In a recent Marketwatch article, columnist Philip Van Doorn pointed out the amazing triple-digit returns of the ten best Nasdaq (QQQ) stocks of the year. You can see them all in the following chart:

COMPANY TICKER CLOSING PRICE – Sept. 9 TOTAL RETURN YTD TOTAL RETURN – 3 YEARS TOTAL RETURN – 5 YEARS
BioFuel Energy Corp. BIOF $10.83 533% 95% -28%
SinoCoking Coal & Coke Chemical Industries Inc. SCOK $7.09 511% 79% -36%
InterMune Inc. ITMN $73.50 399% 182% 372%
Pacific Ethanol Inc. PEIX $22.86 349% 296% -59%
Cellular Biomedicine Group Inc. CBMG $22.27 337% 197% 960%
Intercept Pharmaceuticals Inc. ICPT $283.09 315% N/A N/A
RadNet Inc. RDNT $6.81 308% 148% 226%
Achillion Pharmaceuticals Inc. ACHN $12.38 273% 113% 731%
Identiv Inc. INVE $19.66 241% 13% -23%
Plug Power Inc. PLUG $5.27 240% 208% -26%
Total returns assume dividends are reinvested. Source: FactSet

Two things immediately stick out about this chart. Firstly, 4 of these stocks are biotech names (biotech has risen by about 20% for 2014, as can be seen with IBB). Three are alternative energy stocks, while only three remaining are in more established and less volatile sectors—although one of those (SCOK), is a Chinese coal company whose accounting may not be held to the same standard as American stocks. In other words, this selection of stocks is high-risk, volatile, and undiversified.

Even more distressing is the fact that there is a massive selection bias going on here. For instance, ICPT is up after shooting up like a rocket in early 2014 on news that one of its liver disease drugs had passed independent analysis. Other pharma stocks who haven’t been so lucky have not seen such massive gains, while others that have received FDA approvals (like MNKD) are up a much more modest amount for the year. Also, it’s important to remember that some of these stocks are actually down from their YTD highs. ICPT touched $497 in March, and is down 40% since then.

Charts like this get the gambler’s heart pumping because it shows a group of massive winners and dangles the thought of big gains in front of traders’ eyes. While those multiple-baggers exist in the market and can be purchased at a discount by savvy investors who do their due diligence—for instance, a biotech-focused fund with scientist analysts on staff could bet on ICPT before it popped in January. But that involves specialist analysis, meticulous research, and a broad view of the market.

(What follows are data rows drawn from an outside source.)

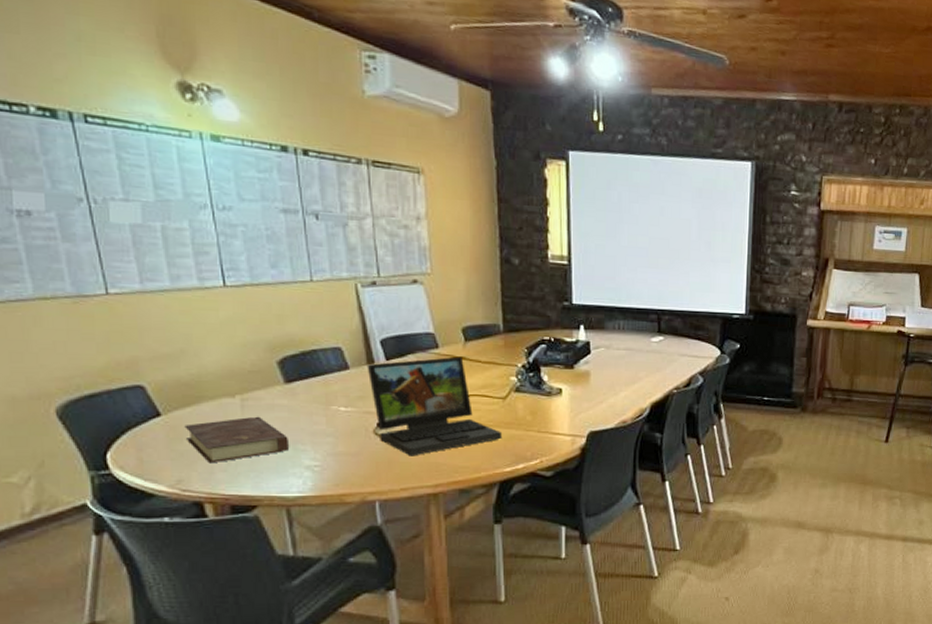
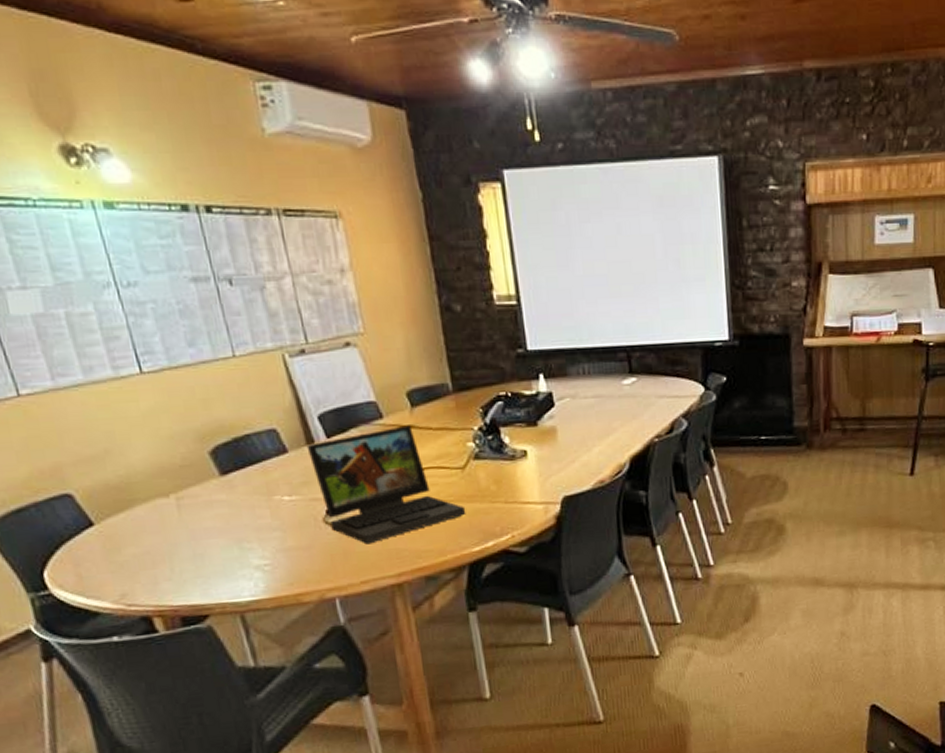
book: present [184,416,290,464] -> none [120,515,235,573]

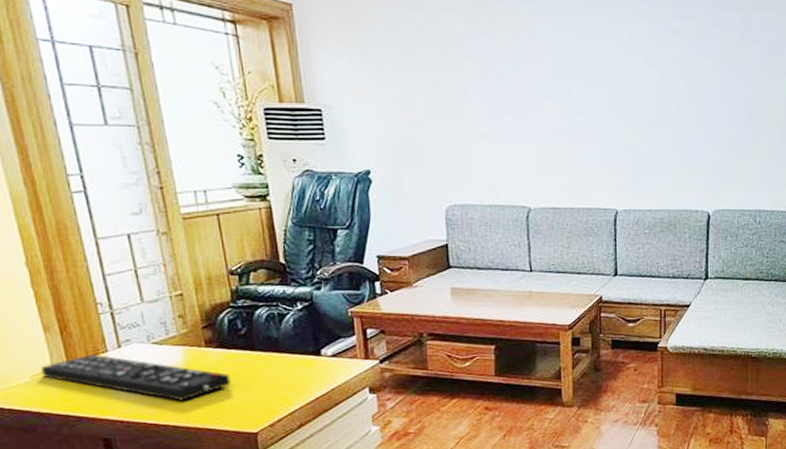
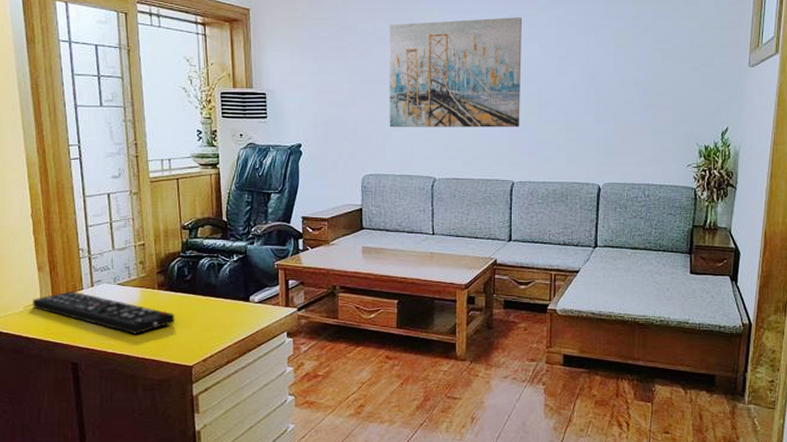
wall art: none [466,22,622,150] -> present [388,17,522,128]

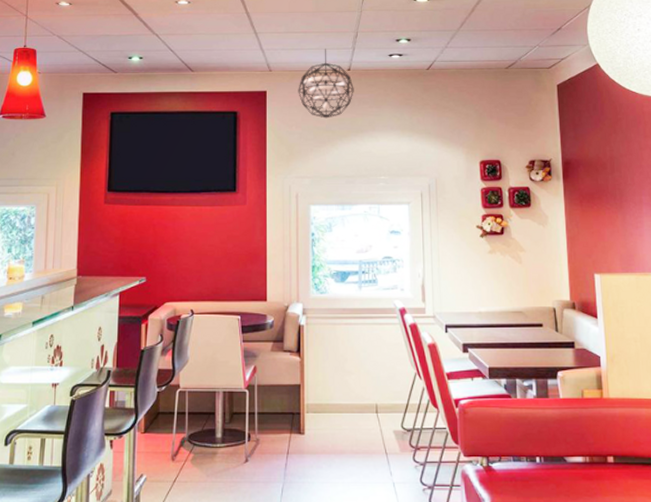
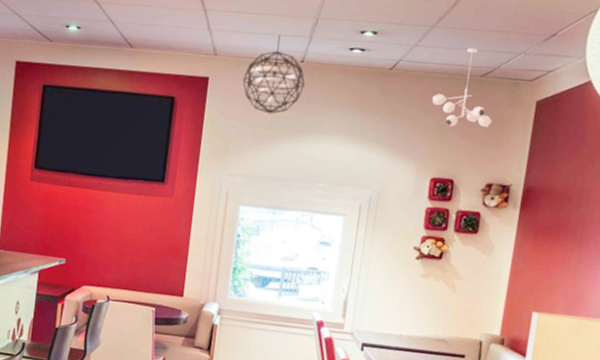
ceiling light fixture: none [468,46,523,114] -> present [432,48,493,127]

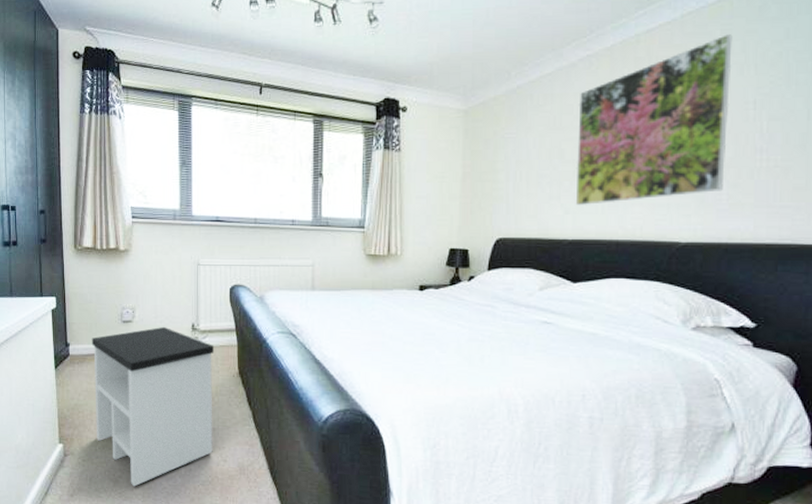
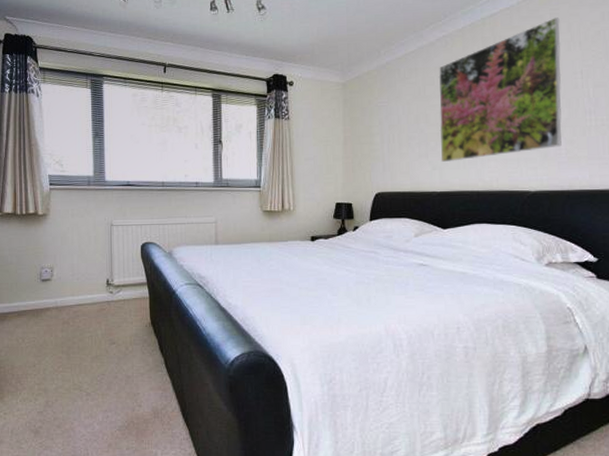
side table: present [91,326,215,487] -> none [12,283,128,436]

In other words, capturing these multi-baggers involves hard work.

Other stocks on this list are in severe financial distress if they aren’t at least showing signs of financial uncertainty. PLUG has reported a loss for every quarter since its IPO, with TTM EPS of -1.05. Revenue growth is extremely uneven, with traders valuing the stock on orders instead of cash received. Stockholders are paying over 20x sales. In other words, the bet on this stock is highly speculative and forward-looking, depending much more on the supposed new paradigm that the stock heralds and not on any actual fundamental financial reasoning.

Investing in something like PLUG is more accurately described as a gamble that electric cars in China will explode in demand, and PLUG will be able to sustain its first-mover advantage as the market surges.

When we look at the performance of QQQ for 2014, a rather interesting story emerges that’s quite different from a focus on the high-risk stocks above. The index is up about 13% YTD, well above the S&P 500’s 8% performance or the Dow Jones’s 2.9%. It’s also a much better performer than small caps (IWM), which are roughly flat for 2014. QQQ has been driven forward by many strong tech performers, such as Apple (AAPL, up 24% YTD), Facebook (FB, up 42% YTD), and Gilead (GILD, up 42% YTD). These stocks have shown a much lower beta and much shallower corrections, particularly in March and April when the tech industry corrected severely, and when stocks like ICPT lost almost half of their peak value.

The lesson of this comparison is not to avoid multi-baggers and speculative bets, but rather to understand how survivorship bias can encourage the gambler’s instinct, which needs to be tempered by portfolio diversification. Confidence in biotech, technology, and emerging industries is good, and can encourage investors to place speculative bets on stocks before their run up. But such a bet needs to be done with a careful exit strategy and a clear model of exactly how much the stock is worth to the investor; otherwise bets on big winners like ICPT and PLUG can get away from investors who see enormous gains quickly erased as the market changes its mood. Likewise, a way to hedge against this risk while maintaining conviction in the sector is to diversify a portfolio with more value-driven names that are still in a strong growth mode, like FB and GILD. Investors who temper their gambler instinct with a more diversified and risk-adjusted portfolio will be able to capture multi-bagger gains while also maintaining a steady performance both in the short and long term.